→ Source data:
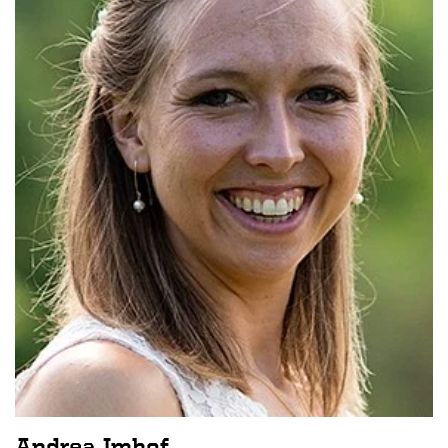
Andrea Imhof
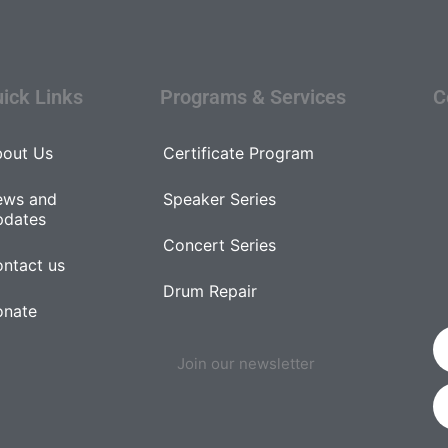
ick Links
Programs & Services
C
out Us
Certificate Program
ews and
Speaker Series
pdates
Concert Series
ntact us
Drum Repair
onate
Join our newsletter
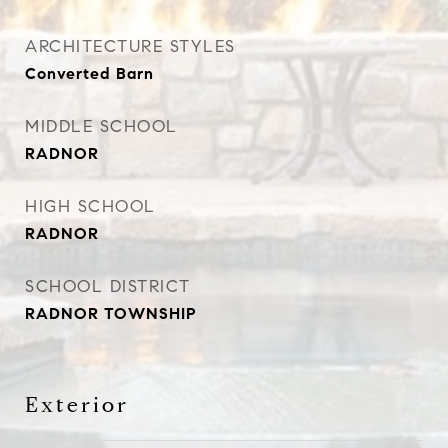
ARCHITECTURE STYLES
Converted Barn
MIDDLE SCHOOL
RADNOR
HIGH SCHOOL
RADNOR
SCHOOL DISTRICT
RADNOR TOWNSHIP
Exterior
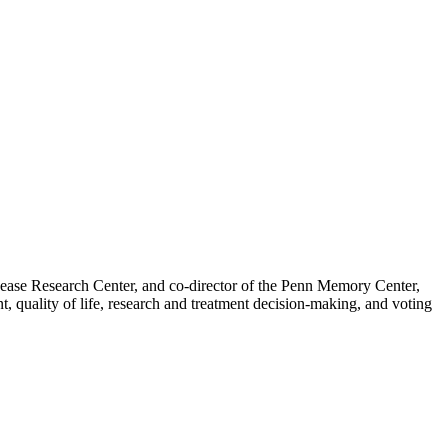
isease Research Center, and co-director of the Penn Memory Center,
, quality of life, research and treatment decision-making, and voting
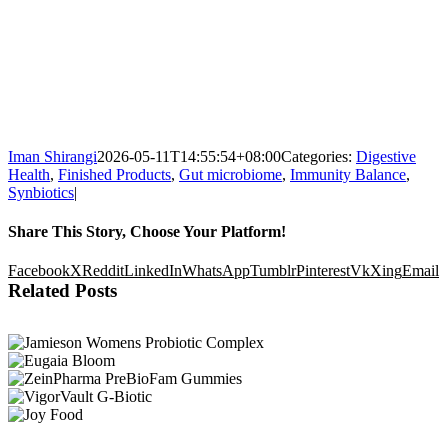
Iman Shirangi
2026-05-11T14:55:54+08:00
Categories:
Digestive
Health
,
Finished Products
,
Gut microbiome
,
Immunity Balance
,
Synbiotics
|
Share This Story, Choose Your Platform!
Facebook
X
Reddit
LinkedIn
WhatsApp
Tumblr
Pinterest
Vk
Xing
Email
Related Posts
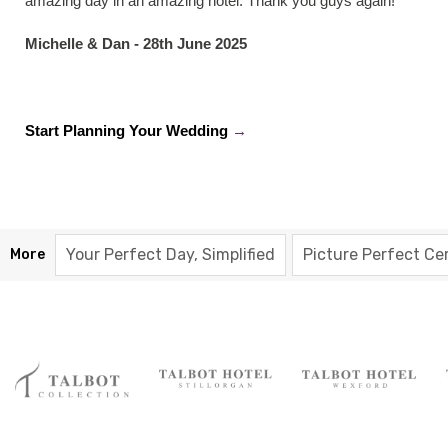
amazing day in an amazing hotel. Thank you guys again!"
Michelle & Dan - 28th June 2025
Start Planning Your Wedding
→
Your Perfect Day, Simplified
Picture Perfect C
More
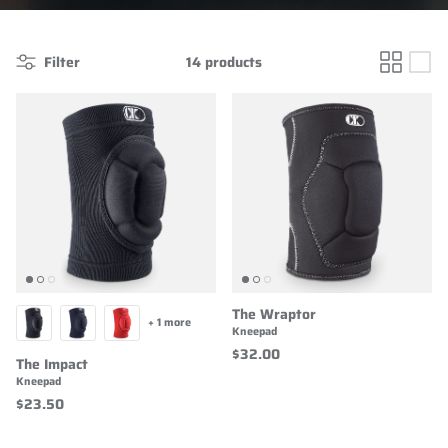
Filter
14 products
The Wraptor
+ 1 more
Kneepad
$32.00
The Impact
Kneepad
$23.50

→ What you have to do:
Give again, word for word, the line that contains "amazing day in" and every line after it through the end of the entries; omit the pictures.

→ Result for this exercise:
amazing day in an amazing hotel. Thank you guys again!"
Michelle & Dan - 28th June 2025
Start Planning Your Wedding
→
Your Perfect Day, Simplified
Picture Perfect C
More
Filter
14 products
The Wraptor
+ 1 more
Kneepad
$32.00
The Impact
Kneepad
$23.50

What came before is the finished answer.